[Recorded data]
☆ ☆ ☆ ☆ ☆

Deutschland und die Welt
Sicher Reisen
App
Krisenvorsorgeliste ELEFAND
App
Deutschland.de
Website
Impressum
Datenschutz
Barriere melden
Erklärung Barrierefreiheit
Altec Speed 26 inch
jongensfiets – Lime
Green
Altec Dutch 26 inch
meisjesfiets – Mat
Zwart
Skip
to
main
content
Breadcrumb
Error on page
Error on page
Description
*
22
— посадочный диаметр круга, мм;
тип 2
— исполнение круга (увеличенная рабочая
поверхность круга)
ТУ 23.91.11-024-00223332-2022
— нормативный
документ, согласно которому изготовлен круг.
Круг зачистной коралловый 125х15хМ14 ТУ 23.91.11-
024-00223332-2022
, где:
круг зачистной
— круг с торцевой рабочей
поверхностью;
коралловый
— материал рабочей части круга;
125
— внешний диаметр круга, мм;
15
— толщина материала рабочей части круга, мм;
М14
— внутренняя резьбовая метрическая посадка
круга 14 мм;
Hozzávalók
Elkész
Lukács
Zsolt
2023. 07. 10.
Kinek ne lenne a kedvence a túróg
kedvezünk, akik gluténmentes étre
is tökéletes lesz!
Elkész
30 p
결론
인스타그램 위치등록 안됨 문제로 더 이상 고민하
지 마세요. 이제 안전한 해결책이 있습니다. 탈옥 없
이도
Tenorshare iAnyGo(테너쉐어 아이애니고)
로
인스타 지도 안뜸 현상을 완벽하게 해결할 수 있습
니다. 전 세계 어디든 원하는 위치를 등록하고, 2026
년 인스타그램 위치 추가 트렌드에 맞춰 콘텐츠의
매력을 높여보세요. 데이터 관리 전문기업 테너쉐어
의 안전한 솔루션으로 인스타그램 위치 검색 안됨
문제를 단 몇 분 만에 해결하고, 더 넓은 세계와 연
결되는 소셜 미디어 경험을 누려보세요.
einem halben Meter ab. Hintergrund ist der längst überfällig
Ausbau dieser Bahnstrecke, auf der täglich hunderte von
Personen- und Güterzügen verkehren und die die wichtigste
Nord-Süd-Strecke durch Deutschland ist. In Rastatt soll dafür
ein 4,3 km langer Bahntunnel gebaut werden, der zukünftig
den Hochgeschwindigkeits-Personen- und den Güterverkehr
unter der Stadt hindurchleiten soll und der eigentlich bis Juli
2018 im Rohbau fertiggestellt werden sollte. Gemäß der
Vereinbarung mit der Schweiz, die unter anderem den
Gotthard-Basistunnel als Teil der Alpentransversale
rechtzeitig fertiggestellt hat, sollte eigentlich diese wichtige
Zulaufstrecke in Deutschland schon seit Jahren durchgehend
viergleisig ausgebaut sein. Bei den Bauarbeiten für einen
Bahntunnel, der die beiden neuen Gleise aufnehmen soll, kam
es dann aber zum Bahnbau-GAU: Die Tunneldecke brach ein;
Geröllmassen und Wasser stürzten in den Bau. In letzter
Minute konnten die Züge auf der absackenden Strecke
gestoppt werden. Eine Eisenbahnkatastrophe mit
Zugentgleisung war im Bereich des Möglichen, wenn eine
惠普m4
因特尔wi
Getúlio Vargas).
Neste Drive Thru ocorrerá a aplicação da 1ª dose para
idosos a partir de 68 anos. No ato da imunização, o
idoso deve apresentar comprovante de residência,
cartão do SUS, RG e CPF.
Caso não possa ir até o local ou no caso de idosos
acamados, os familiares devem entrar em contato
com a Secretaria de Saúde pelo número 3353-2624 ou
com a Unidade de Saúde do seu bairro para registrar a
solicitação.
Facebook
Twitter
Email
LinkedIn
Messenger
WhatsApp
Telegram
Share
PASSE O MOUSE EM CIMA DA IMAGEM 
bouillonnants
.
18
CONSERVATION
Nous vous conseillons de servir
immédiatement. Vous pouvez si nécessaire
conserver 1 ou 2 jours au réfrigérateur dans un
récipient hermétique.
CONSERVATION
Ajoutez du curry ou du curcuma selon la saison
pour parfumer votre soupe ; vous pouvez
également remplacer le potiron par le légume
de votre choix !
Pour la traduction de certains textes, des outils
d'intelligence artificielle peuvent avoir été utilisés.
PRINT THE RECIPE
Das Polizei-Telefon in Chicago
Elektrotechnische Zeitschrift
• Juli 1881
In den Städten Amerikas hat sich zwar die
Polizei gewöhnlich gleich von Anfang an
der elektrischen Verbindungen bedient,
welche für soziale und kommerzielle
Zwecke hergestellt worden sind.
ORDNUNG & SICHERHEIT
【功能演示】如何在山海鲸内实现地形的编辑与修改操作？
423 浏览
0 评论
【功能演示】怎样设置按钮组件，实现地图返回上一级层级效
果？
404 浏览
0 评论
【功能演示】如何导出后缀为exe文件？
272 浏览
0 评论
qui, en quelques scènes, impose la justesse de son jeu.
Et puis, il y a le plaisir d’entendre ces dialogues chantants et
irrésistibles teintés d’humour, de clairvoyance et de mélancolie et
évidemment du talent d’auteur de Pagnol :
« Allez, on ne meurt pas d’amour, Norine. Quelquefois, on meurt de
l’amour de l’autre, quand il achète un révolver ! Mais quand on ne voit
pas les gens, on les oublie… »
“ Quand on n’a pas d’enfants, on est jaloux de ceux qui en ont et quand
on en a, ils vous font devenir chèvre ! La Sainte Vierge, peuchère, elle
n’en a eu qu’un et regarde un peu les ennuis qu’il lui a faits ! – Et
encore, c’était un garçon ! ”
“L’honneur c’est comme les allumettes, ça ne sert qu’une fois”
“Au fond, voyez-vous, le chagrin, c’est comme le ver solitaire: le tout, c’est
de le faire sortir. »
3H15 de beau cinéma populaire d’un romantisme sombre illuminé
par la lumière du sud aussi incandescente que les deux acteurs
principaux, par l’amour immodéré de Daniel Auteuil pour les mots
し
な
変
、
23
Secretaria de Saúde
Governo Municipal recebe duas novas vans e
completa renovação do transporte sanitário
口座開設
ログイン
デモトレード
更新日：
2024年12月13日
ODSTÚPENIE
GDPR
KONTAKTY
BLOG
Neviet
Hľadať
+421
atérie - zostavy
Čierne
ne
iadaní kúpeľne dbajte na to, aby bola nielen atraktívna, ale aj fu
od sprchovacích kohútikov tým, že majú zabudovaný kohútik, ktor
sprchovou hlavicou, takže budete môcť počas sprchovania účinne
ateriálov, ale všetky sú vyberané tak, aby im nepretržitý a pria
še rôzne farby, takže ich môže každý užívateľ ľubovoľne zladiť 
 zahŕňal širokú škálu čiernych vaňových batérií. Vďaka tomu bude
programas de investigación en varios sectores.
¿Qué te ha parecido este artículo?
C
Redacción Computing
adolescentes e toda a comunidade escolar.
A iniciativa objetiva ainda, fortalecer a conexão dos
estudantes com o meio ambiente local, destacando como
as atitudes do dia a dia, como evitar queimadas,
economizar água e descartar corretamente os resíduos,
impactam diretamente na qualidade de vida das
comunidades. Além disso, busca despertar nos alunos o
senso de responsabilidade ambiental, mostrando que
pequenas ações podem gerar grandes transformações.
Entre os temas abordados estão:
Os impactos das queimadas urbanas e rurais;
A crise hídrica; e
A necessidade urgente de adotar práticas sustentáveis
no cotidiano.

☆ ☆ ☆ ☆ ☆

▶ **The problem**:
Pick out every line of the listing that contains the word "fertiggestellt", treating uppercase and lowercase letters as different.

▶ **Task output**:
2018 im Rohbau fertiggestellt werden sollte. Gemäß der
rechtzeitig fertiggestellt hat, sollte eigentlich diese wichtige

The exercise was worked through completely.